> **TEXT**:
================================

My question is, therefore: Is the RFP an effective mechanism that best serves the involved parties?
I’ve felt for a long time that perhaps it is not, and in 2010 Forrester research produced a paper entitled ‘A Scenario Based Ecommerce Technology Evaluation Process’ on the subject suggesting there might just be a better way of going about things.
Over the course of the last year or so I’ve had conversations with several ecommerce agency owners who have talked to me about issues they have with the majority of RFP’s they receive, namely:
- Overly prescriptive nature: ‘the system must work exactly like this…”
- Homogenisation of technology: ‘the current system works in this way, the new system must replicate the way in which the current system works’.
- Overly detailed, rigid descriptions of every single feature.
- Conversely, not enough information on others.
- Little or poor attempt to describe the business problem, therefore doesn’t allow a respondent to show how they can address it.
In an interview with The Register, Ian Birdsey of Pinsent Masons, the law firm behind Out-Law.com, said that organisations often make the mistake of trying to replicate outdated or inefficient processes and work methods.

================================

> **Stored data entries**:
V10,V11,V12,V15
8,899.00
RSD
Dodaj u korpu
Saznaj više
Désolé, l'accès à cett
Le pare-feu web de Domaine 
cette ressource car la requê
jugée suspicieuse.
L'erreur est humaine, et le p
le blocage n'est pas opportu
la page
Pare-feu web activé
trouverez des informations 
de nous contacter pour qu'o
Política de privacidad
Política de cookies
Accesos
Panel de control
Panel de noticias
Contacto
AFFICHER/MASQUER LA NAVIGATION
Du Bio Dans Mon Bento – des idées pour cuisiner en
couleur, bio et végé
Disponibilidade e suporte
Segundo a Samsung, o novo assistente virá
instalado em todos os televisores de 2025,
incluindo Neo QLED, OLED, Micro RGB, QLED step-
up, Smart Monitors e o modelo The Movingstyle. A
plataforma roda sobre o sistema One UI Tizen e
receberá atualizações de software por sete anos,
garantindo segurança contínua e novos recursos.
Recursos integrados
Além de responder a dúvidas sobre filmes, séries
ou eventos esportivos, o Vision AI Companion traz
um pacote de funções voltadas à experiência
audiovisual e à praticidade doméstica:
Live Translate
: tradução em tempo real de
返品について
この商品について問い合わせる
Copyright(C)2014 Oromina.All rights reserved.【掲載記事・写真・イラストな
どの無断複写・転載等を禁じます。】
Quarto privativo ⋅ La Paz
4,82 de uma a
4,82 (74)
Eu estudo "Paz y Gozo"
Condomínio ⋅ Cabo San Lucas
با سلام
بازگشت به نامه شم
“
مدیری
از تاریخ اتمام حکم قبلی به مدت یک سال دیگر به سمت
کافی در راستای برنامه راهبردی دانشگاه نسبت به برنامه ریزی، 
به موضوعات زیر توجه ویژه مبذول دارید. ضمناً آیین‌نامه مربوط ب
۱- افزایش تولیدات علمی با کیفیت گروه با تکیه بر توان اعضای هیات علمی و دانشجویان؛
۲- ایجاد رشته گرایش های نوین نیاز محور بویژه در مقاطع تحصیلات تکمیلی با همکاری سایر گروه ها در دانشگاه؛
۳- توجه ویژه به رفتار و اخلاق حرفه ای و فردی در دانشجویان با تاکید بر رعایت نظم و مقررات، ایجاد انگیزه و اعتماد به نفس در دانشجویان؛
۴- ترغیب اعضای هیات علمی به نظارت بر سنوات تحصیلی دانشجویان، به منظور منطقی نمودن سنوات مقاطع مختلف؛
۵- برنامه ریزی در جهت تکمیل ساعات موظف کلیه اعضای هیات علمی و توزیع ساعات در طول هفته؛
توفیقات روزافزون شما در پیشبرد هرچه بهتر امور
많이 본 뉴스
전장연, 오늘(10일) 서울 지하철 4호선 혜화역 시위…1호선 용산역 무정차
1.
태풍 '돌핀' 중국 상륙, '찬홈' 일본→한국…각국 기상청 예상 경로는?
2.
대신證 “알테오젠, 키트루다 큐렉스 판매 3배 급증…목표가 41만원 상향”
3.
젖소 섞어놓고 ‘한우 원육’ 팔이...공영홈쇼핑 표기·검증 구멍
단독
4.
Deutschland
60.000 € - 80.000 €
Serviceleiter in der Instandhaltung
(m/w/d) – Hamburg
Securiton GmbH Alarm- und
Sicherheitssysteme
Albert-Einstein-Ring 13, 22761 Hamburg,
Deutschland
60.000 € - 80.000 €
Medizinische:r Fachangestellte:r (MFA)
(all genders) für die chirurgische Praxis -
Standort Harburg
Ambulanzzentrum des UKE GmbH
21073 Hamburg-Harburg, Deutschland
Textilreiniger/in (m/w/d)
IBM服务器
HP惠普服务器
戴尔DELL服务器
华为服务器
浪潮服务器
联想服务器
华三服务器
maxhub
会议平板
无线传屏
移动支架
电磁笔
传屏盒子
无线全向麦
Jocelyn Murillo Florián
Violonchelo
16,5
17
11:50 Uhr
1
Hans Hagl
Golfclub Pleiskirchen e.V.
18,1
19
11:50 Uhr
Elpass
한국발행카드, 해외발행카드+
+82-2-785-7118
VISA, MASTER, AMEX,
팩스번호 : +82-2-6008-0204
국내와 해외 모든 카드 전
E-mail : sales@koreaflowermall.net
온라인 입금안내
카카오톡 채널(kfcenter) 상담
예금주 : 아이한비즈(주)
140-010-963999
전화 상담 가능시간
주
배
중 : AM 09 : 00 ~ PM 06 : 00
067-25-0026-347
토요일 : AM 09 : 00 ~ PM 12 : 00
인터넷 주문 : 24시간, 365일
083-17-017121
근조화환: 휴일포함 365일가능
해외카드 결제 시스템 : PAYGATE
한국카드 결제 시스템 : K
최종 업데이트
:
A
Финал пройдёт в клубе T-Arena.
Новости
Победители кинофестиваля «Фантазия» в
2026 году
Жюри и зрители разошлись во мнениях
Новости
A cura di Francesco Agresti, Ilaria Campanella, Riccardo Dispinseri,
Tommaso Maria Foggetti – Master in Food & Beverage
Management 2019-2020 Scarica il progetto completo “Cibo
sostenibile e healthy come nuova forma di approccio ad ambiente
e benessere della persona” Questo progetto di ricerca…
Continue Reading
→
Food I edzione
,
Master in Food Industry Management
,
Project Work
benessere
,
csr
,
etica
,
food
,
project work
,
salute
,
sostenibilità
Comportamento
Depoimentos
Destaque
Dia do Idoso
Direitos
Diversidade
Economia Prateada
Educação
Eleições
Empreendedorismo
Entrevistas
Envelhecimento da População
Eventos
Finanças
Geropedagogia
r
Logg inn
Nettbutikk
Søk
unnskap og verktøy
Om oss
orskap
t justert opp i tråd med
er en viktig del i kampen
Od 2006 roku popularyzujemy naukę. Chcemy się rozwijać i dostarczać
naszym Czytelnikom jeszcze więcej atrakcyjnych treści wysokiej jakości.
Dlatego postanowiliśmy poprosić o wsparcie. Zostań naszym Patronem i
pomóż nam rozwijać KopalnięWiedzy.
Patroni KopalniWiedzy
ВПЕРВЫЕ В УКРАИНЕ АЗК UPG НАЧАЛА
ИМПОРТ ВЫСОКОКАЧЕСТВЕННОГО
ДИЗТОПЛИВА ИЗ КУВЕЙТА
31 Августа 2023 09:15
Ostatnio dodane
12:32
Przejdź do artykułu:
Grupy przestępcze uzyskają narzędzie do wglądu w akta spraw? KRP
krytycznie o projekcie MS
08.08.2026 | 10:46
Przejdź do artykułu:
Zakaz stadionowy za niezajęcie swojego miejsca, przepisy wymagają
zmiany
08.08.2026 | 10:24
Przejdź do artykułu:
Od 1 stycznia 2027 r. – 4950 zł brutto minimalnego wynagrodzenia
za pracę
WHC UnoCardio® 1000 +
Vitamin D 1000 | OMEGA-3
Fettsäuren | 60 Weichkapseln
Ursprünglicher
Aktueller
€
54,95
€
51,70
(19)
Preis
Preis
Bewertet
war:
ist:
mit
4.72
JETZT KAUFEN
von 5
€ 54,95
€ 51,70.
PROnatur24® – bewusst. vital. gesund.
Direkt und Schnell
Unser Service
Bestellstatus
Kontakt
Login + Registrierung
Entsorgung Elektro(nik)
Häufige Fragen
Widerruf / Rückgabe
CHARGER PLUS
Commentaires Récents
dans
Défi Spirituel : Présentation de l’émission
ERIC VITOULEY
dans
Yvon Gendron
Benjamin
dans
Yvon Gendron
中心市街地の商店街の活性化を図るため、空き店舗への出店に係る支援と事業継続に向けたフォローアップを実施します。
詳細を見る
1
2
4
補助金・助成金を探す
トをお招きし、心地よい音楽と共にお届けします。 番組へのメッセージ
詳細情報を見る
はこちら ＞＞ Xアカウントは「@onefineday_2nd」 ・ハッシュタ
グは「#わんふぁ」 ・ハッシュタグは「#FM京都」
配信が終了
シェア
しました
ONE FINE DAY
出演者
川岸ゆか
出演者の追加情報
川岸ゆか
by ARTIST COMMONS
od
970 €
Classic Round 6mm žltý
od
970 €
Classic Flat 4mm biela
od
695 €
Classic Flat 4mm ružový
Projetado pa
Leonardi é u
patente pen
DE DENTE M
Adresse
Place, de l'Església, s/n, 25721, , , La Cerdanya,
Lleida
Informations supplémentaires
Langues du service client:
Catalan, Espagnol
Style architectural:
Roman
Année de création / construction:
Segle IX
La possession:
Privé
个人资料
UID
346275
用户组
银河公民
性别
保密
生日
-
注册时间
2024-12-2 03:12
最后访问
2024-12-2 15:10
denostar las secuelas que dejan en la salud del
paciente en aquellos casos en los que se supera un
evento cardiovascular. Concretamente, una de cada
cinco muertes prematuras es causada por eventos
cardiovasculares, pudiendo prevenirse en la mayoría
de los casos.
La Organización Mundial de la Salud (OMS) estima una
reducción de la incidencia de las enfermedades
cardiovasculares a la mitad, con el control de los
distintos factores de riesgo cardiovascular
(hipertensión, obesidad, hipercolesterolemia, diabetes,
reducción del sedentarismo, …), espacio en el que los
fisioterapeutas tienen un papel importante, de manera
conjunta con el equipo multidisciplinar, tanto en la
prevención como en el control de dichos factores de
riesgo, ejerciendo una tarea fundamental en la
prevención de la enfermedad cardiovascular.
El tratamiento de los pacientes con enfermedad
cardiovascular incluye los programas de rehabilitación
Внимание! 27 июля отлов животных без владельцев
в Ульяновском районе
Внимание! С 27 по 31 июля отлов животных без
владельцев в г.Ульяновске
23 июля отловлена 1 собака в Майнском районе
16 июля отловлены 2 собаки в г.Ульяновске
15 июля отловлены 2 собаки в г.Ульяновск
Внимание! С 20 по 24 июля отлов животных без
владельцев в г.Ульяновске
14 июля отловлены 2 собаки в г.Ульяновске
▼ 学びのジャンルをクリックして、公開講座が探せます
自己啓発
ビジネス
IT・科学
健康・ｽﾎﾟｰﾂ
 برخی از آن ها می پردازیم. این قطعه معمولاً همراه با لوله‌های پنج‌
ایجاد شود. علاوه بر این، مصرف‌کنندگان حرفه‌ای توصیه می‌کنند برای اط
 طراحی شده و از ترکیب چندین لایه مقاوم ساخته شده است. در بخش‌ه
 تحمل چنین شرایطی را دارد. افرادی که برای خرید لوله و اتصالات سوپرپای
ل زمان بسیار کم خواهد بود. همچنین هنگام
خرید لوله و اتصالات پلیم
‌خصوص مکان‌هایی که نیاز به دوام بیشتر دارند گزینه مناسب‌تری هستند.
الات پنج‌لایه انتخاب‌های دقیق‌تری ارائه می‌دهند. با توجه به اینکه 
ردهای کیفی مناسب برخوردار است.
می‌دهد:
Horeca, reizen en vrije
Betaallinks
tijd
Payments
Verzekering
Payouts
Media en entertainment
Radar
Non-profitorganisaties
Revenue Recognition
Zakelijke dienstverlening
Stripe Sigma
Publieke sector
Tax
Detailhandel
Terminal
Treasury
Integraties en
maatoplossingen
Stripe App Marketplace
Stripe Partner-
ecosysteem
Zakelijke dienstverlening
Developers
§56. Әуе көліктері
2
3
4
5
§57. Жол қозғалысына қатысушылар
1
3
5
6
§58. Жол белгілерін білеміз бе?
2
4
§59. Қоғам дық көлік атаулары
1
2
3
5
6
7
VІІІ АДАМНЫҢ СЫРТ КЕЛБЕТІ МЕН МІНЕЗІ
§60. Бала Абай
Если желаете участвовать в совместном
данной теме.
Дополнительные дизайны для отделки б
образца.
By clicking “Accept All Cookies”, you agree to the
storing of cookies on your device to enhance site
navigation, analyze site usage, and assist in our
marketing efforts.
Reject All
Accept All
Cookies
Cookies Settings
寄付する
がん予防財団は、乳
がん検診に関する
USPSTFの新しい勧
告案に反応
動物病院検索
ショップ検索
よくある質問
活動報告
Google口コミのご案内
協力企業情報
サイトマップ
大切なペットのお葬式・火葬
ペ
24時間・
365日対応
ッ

================================

> **EXERCISE DIRECTIONS**:
Write the next part of the passage on ecommerce RFPs, starting after its final sentence.

> **RESPONSE**:
He says organisations that are overly prescriptive in their briefs to suppliers risk not getting their desired outcomes when updating IT systems.
On a lot of levels it does not make sense to replicate old methods and processes with a new system. IT customers should challenge existing processes to determine whether they are best for them, otherwise the benefit of changing IT systems can often be diluted or lost altogether. Smart organisations use transformational IT projects to introduce more efficient and effective business process change.
Not everyone dislikes, however. Bob Curran of Buy4Now tells me he generally likes them and has historically done well via this format. In one instance recently Buy4Now managed to pip one of the ‘big three’ and solve a monster problem for a large retailer.
In light of this, I think a distinction needs to be made between a good and a bad RFP.
- Kitchen sink approach.
- Overly detailed descriptions of features.
- Not enough information on certain aspects.
- Online tender.
- Fixed format for responses.
- Inability to engage and ask questions.
- Poor understanding or communication of business issues.
- Asks the ‘wrong’ questions.
- Not fixated on rigid processes or features.
- Focused on achieving outcomes.
- Open format for responses.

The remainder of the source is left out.